Editor’s Note
[After 1989], I felt as though I had crawled out from under the debris of a mass collision of historical proportions, slightly scraped, yet a new man. – Durs Grünbein, “The Vocation of Poetry” (2009)
December 23, 1988. As our night train to Prague approached the town of České Velenice on the Czechoslovak border, I felt like I was riding the last train of the twentieth century—not glimpsing the twenty-first, but looking back at the nineteenth. Having embarked at the Franz Joseph station in Vienna, I imagined Mahler and Kafka riding this same train a century earlier; the Emperor Franz Joseph Railway had connected Vienna and Prague since the late 1860s, but its formal imperial splendor had long since faded. At the Czech border, searchlights swept the station from imposing watchtowers, concertina wire coiled atop fences along the quay, and the scenic vistas of the Noric Alps southwest of Vienna abruptly gave way to the flat chiaroscuro of communist Eastern Europe. Guards with machine guns and German shepherds walked up and down the passenger cars, checking our documents. Once in Prague, I had to register at the police station and exchange a fixed amount of currency for each day of my intended stay. Inside the apartments of my relatives, behind closed doors, Christmas cheer prevailed, but outside, the Prague winter, so unlike the “Prague Spring” of 1968, clamped its vise-like grip on the city.

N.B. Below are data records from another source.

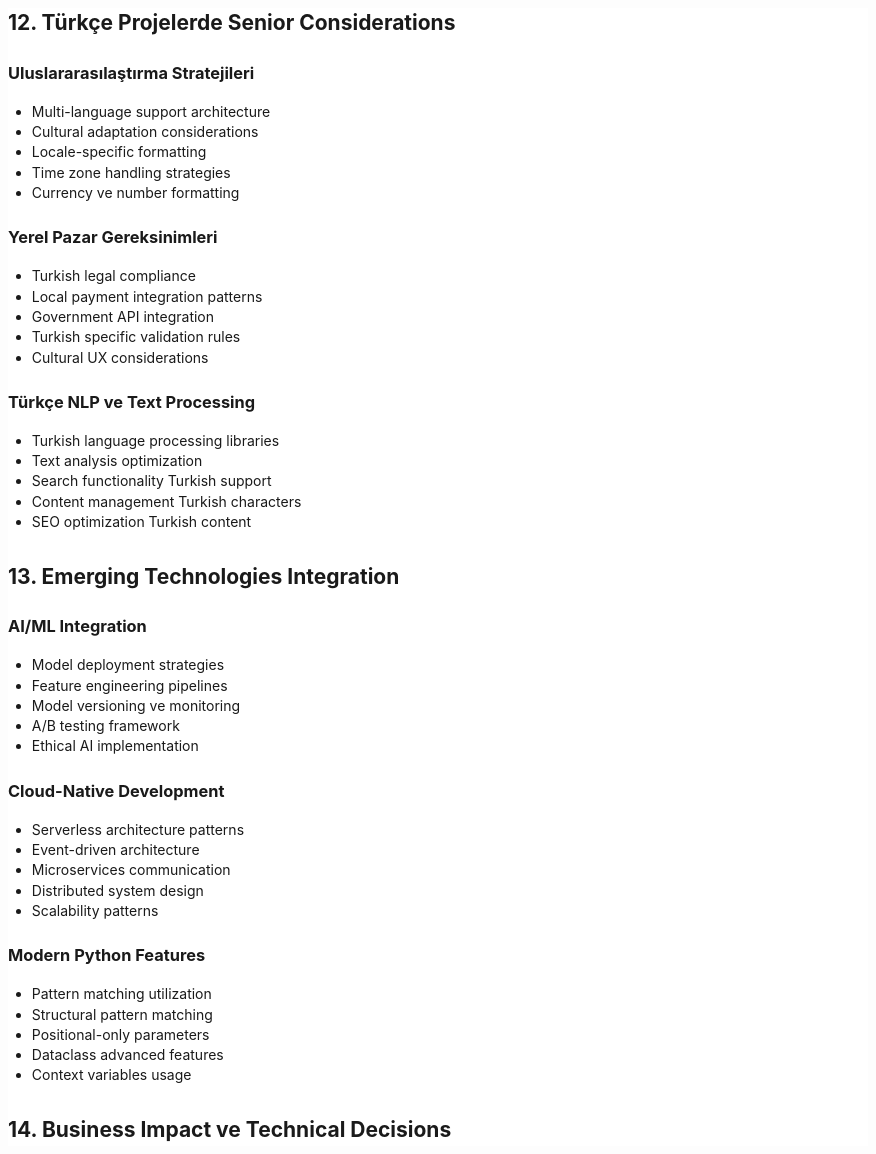## 12. Türkçe Projelerde Senior Considerations

### Uluslararasılaştırma Stratejileri
- Multi-language support architecture
- Cultural adaptation considerations
- Locale-specific formatting
- Time zone handling strategies
- Currency ve number formatting

### Yerel Pazar Gereksinimleri
- Turkish legal compliance
- Local payment integration patterns
- Government API integration
- Turkish specific validation rules
- Cultural UX considerations

### Türkçe NLP ve Text Processing
- Turkish language processing libraries
- Text analysis optimization
- Search functionality Turkish support
- Content management Turkish characters
- SEO optimization Turkish content

## 13. Emerging Technologies Integration

### AI/ML Integration
- Model deployment strategies
- Feature engineering pipelines
- Model versioning ve monitoring
- A/B testing framework
- Ethical AI implementation

### Cloud-Native Development
- Serverless architecture patterns
- Event-driven architecture
- Microservices communication
- Distributed system design
- Scalability patterns

### Modern Python Features
- Pattern matching utilization
- Structural pattern matching
- Positional-only parameters
- Dataclass advanced features
- Context variables usage

## 14. Business Impact ve Technical Decisions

Within a year, the Velvet Revolution would shatter that vise, the Berlin Wall would lie in shambles, and the Iron Curtain would burst open like a rusty floodgate. Who could have predicted the precipitous force of Grünbein’s “mass collision of historical proportions”? Even during the summer of 1989, as Theodore Ziolkowski notes, “there was no hint of revolution in the air” (“Berlin/Berlin,” WLT, July 2003). Today, looking back twenty-five years, such a collision seems inevitable, but until the moment of impact, few suspected how sudden and total the systemic shock would be. To commemorate that seismic shift, the current issue of World Literature Today features a dozen writers from central Europe who lived through the upheavals of ’89 and whose work reflects a quarter-century of sifting through the debris.

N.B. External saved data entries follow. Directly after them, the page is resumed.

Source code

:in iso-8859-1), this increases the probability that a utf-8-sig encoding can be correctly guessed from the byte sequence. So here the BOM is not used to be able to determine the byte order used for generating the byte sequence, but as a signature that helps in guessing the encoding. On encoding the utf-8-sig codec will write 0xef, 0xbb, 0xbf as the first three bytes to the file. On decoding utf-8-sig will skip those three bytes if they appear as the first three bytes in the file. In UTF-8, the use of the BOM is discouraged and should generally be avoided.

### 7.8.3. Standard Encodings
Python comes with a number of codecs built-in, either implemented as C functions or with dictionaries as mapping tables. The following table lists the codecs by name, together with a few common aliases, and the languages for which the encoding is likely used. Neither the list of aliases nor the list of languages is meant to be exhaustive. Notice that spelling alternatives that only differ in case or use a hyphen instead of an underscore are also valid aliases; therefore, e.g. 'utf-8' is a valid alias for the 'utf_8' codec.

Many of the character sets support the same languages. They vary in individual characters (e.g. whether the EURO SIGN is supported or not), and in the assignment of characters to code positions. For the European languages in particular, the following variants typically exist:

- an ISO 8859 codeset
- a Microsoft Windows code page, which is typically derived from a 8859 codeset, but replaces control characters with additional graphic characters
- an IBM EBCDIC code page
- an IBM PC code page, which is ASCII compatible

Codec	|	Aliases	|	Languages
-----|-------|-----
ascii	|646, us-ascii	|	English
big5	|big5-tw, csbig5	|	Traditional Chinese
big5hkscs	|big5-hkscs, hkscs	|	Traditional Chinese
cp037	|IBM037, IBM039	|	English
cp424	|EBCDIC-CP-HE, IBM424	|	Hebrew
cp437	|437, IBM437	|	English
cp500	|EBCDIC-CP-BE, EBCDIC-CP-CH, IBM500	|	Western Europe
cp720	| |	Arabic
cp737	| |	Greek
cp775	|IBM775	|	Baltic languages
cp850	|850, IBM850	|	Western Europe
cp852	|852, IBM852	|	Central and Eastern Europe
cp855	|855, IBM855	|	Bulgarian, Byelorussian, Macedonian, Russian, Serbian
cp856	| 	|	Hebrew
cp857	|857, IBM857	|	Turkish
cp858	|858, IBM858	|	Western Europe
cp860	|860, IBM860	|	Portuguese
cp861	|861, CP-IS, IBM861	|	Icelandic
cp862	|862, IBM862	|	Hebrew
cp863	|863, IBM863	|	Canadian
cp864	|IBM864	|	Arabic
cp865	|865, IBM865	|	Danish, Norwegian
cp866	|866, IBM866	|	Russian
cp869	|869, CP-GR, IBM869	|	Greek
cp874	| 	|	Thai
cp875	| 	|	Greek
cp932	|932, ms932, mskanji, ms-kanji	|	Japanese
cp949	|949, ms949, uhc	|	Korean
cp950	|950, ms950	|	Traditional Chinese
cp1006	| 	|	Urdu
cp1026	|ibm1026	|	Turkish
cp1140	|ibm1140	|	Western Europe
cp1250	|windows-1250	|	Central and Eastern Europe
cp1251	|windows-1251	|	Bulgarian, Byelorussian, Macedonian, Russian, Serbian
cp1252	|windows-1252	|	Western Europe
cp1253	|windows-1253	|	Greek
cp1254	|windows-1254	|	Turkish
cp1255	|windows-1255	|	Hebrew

Surveying the contemporary literary landscape of Mitteleuropa represented in the current issue, the deep reverberations of the immediate post-wall era seem to have subsided, for the most part, into dispersed tremors. Throughout the Soviet empire, writer-dissidents knew that the greatest manifestation of the East/West divide cut through the heart of postwar Berlin; according to Tomas Venclova, “The Berlin Wall . . . was a truthful symbol (and at the same time an indisputable physical fact), which testified to the nature of the regime in no uncertain terms” (page 33). From republics of “sleep and iron” (Constantin Severin) amid “landscapes of defunct countries” (Julia Fiedorczuk), the events of ’89 convulsed the geography of central Europe into “maps of terrifying, unknown lands” (Ana Blandiana). Many writers, turning away from the “empty” narratives of communism (Kurt Drawert) and the “death-zone” of the Soviet bloc (Venclova), goaded their fellow citizens by apostrophizing newly redefined nation-states: “you, Eastern country, swing about / and believe” (Kerstin Hensel).

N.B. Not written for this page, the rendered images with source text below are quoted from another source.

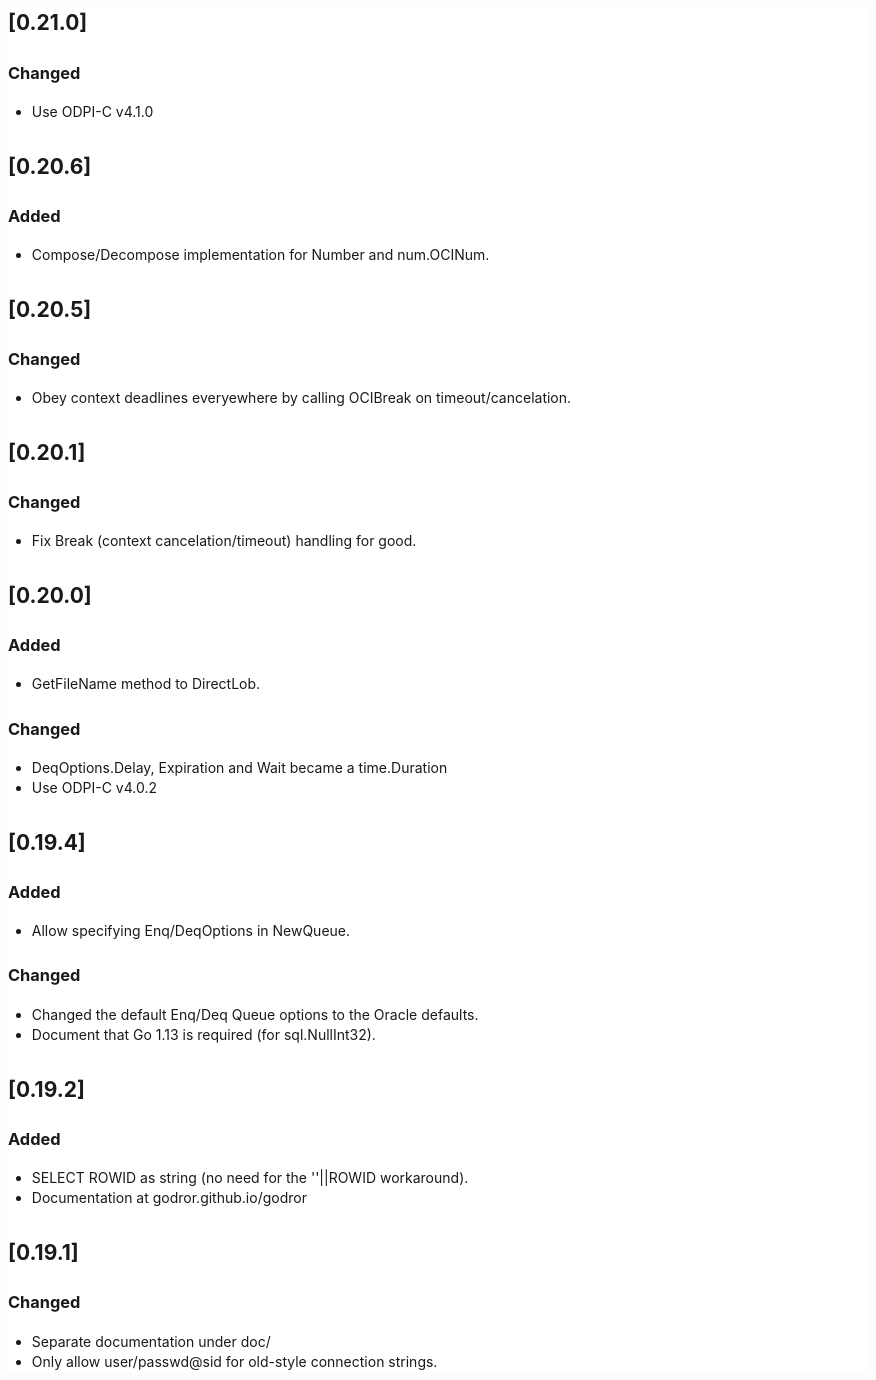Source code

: ## [0.21.0]
### Changed
- Use ODPI-C v4.1.0

## [0.20.6]
### Added
- Compose/Decompose implementation for Number and num.OCINum.

## [0.20.5]
### Changed
- Obey context deadlines everyewhere by calling OCIBreak on timeout/cancelation.

## [0.20.1]
### Changed
- Fix Break (context cancelation/timeout) handling for good.

## [0.20.0]
### Added
- GetFileName method to DirectLob.

### Changed
- DeqOptions.Delay, Expiration and Wait became a time.Duration
- Use ODPI-C v4.0.2

## [0.19.4]
### Added
- Allow specifying Enq/DeqOptions in NewQueue.

### Changed
- Changed the default Enq/Deq Queue options to the Oracle defaults.
- Document that Go 1.13 is required (for sql.NullInt32).

## [0.19.2]
### Added
- SELECT ROWID as string (no need for the ''||ROWID workaround).
- Documentation at godror.github.io/godror

## [0.19.1]
### Changed
- Separate documentation under doc/
- Only allow user/passwd@sid for old-style connection strings.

In the euphoria of 1989, “History’s gray gloom” gave way to the “gleeful days” of Hensel’s poem. However, the gray gloom quickly returned; in an issue of WLT devoted to “Literature and Revolution in Eastern Europe” soon after the wall fell, longtime editor (and émigré Estonian poet) Ivar Ivask wrote: “Today the conditions of exile fall away for many, walls crumble, divided rivers flow together again. All this is true, but only to a point. In reading the articles in our present issue, we soon learn that in almost every country the initial euphoria has given way to confusion and bitterness” (1991). In 2014 it’s clear that we are far from living in a world without “barriers, borders, and boundaries,” both physical walls and “walls in the mind,” as the editors of After the Berlin Wall: Germany and Beyond (2011) remind us. Still, even as they look back at the “collision” of 1989—when that solid gray mass exploded in a kaleidoscope of radiance—writers continue to imagine our versicolored possibilities.